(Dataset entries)

····················

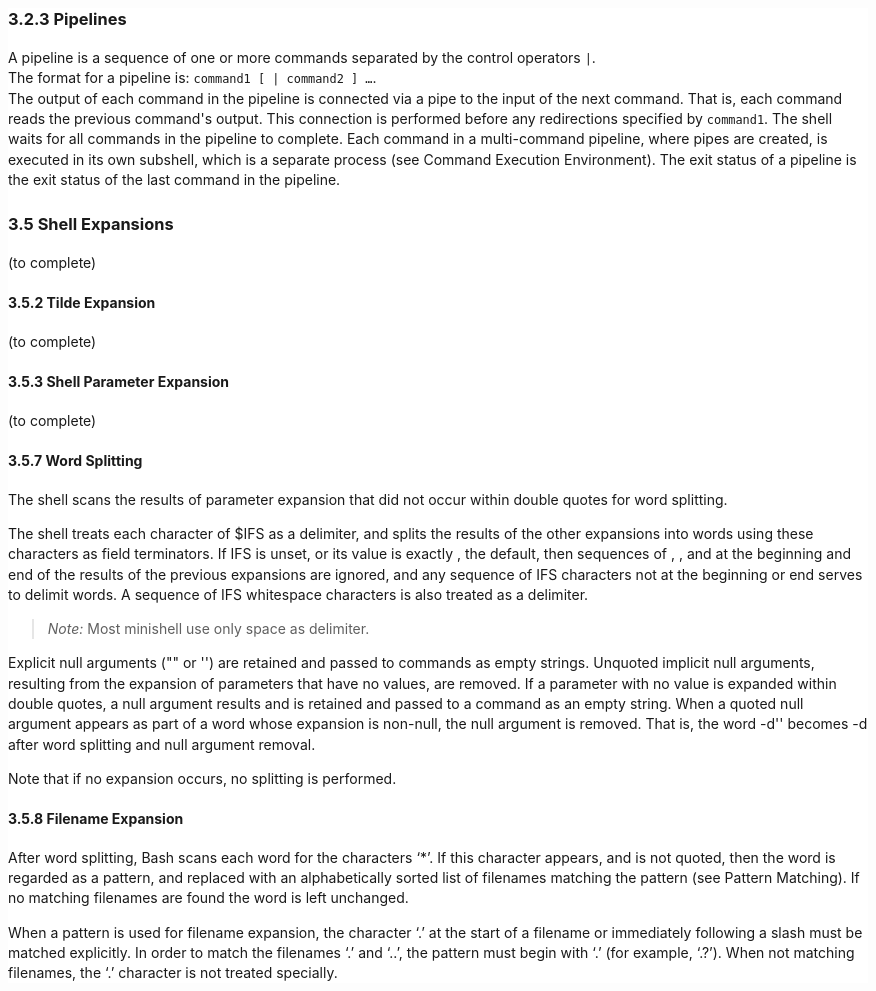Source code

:### 3.2.3 Pipelines
A pipeline is a sequence of one or more commands separated by the control operators `|`.
<br> The format for a pipeline is: `command1 [ | command2 ] …`. <br>
The output of each command in the pipeline is connected via a pipe to the input of the next command. That is, each command reads the previous command's output. This connection is performed before any redirections specified by `command1`.
The shell waits for all commands in the pipeline to complete. 
Each command in a multi-command pipeline, where pipes are created, is executed in its own subshell, which is a separate process (see Command Execution Environment).
The exit status of a pipeline is the exit status of the last command in the pipeline.


### 3.5 Shell Expansions
(to complete)

#### 3.5.2 Tilde Expansion
(to complete)

#### 3.5.3 Shell Parameter Expansion
(to complete)

#### 3.5.7 Word Splitting
The shell scans the results of parameter expansion that did not occur within double quotes for word splitting.

The shell treats each character of $IFS as a delimiter, and splits the results of the other expansions into words using these characters as field terminators. If IFS is unset, or its value is exactly <space><tab><newline>, the default, then sequences of <space>, <tab>, and <newline> at the beginning and end of the results of the previous expansions are ignored, and any sequence of IFS characters not at the beginning or end serves to delimit words. A sequence of IFS whitespace characters is also treated as a delimiter.
> _Note:_ Most minishell use only space as delimiter.

Explicit null arguments ("" or '') are retained and passed to commands as empty strings. Unquoted implicit null arguments, resulting from the expansion of parameters that have no values, are removed. If a parameter with no value is expanded within double quotes, a null argument results and is retained and passed to a command as an empty string. When a quoted null argument appears as part of a word whose expansion is non-null, the null argument is removed. That is, the word -d'' becomes -d after word splitting and null argument removal.

Note that if no expansion occurs, no splitting is performed.

#### 3.5.8 Filename Expansion
After word splitting, Bash scans each word for the characters ‘*’. If this character appears, and is not quoted, then the word is regarded as a pattern, and replaced with an alphabetically sorted list of filenames matching the pattern (see Pattern Matching). If no matching filenames are found the word is left unchanged.

When a pattern is used for filename expansion, the character ‘.’ at the start of a filename or immediately following a slash must be matched explicitly. In order to match the filenames ‘.’ and ‘..’, the pattern must begin with ‘.’ (for example, ‘.?’). When not matching filenames, the ‘.’ character is not treated specially.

····················

Format the whole listing above as a JSON list of strings with one string per line, skipping blank lines and leaving out the picture.

Exercise solution ::
[
  "Source code",
  ":### 3.2.3 Pipelines",
  "A pipeline is a sequence of one or more commands separated by the control operators `|`.",
  "<br> The format for a pipeline is: `command1 [ | command2 ] …`. <br>",
  "The output of each command in the pipeline is connected via a pipe to the input of the next command. That is, each command reads the previous command's output. This connection is performed before any redirections specified by `command1`.",
  "The shell waits for all commands in the pipeline to complete. ",
  "Each command in a multi-command pipeline, where pipes are created, is executed in its own subshell, which is a separate process (see Command Execution Environment).",
  "The exit status of a pipeline is the exit status of the last command in the pipeline.",
  "### 3.5 Shell Expansions",
  "(to complete)",
  "#### 3.5.2 Tilde Expansion",
  "(to complete)",
  "#### 3.5.3 Shell Parameter Expansion",
  "(to complete)",
  "#### 3.5.7 Word Splitting",
  "The shell scans the results of parameter expansion that did not occur within double quotes for word splitting.",
  "The shell treats each character of $IFS as a delimiter, and splits the results of the other expansions into words using these characters as field terminators. If IFS is unset, or its value is exactly <space><tab><newline>, the default, then sequences of <space>, <tab>, and <newline> at the beginning and end of the results of the previous expansions are ignored, and any sequence of IFS characters not at the beginning or end serves to delimit words. A sequence of IFS whitespace characters is also treated as a delimiter.",
  "> _Note:_ Most minishell use only space as delimiter.",
  "Explicit null arguments (\"\" or '') are retained and passed to commands as empty strings. Unquoted implicit null arguments, resulting from the expansion of parameters that have no values, are removed. If a parameter with no value is expanded within double quotes, a null argument results and is retained and passed to a command as an empty string. When a quoted null argument appears as part of a word whose expansion is non-null, the null argument is removed. That is, the word -d'' becomes -d after word splitting and null argument removal.",
  "Note that if no expansion occurs, no splitting is performed.",
  "#### 3.5.8 Filename Expansion",
  "After word splitting, Bash scans each word for the characters ‘*’. If this character appears, and is not quoted, then the word is regarded as a pattern, and replaced with an alphabetically sorted list of filenames matching the pattern (see Pattern Matching). If no matching filenames are found the word is left unchanged.",
  "When a pattern is used for filename expansion, the character ‘.’ at the start of a filename or immediately following a slash must be matched explicitly. In order to match the filenames ‘.’ and ‘..’, the pattern must begin with ‘.’ (for example, ‘.?’). When not matching filenames, the ‘.’ character is not treated specially."
]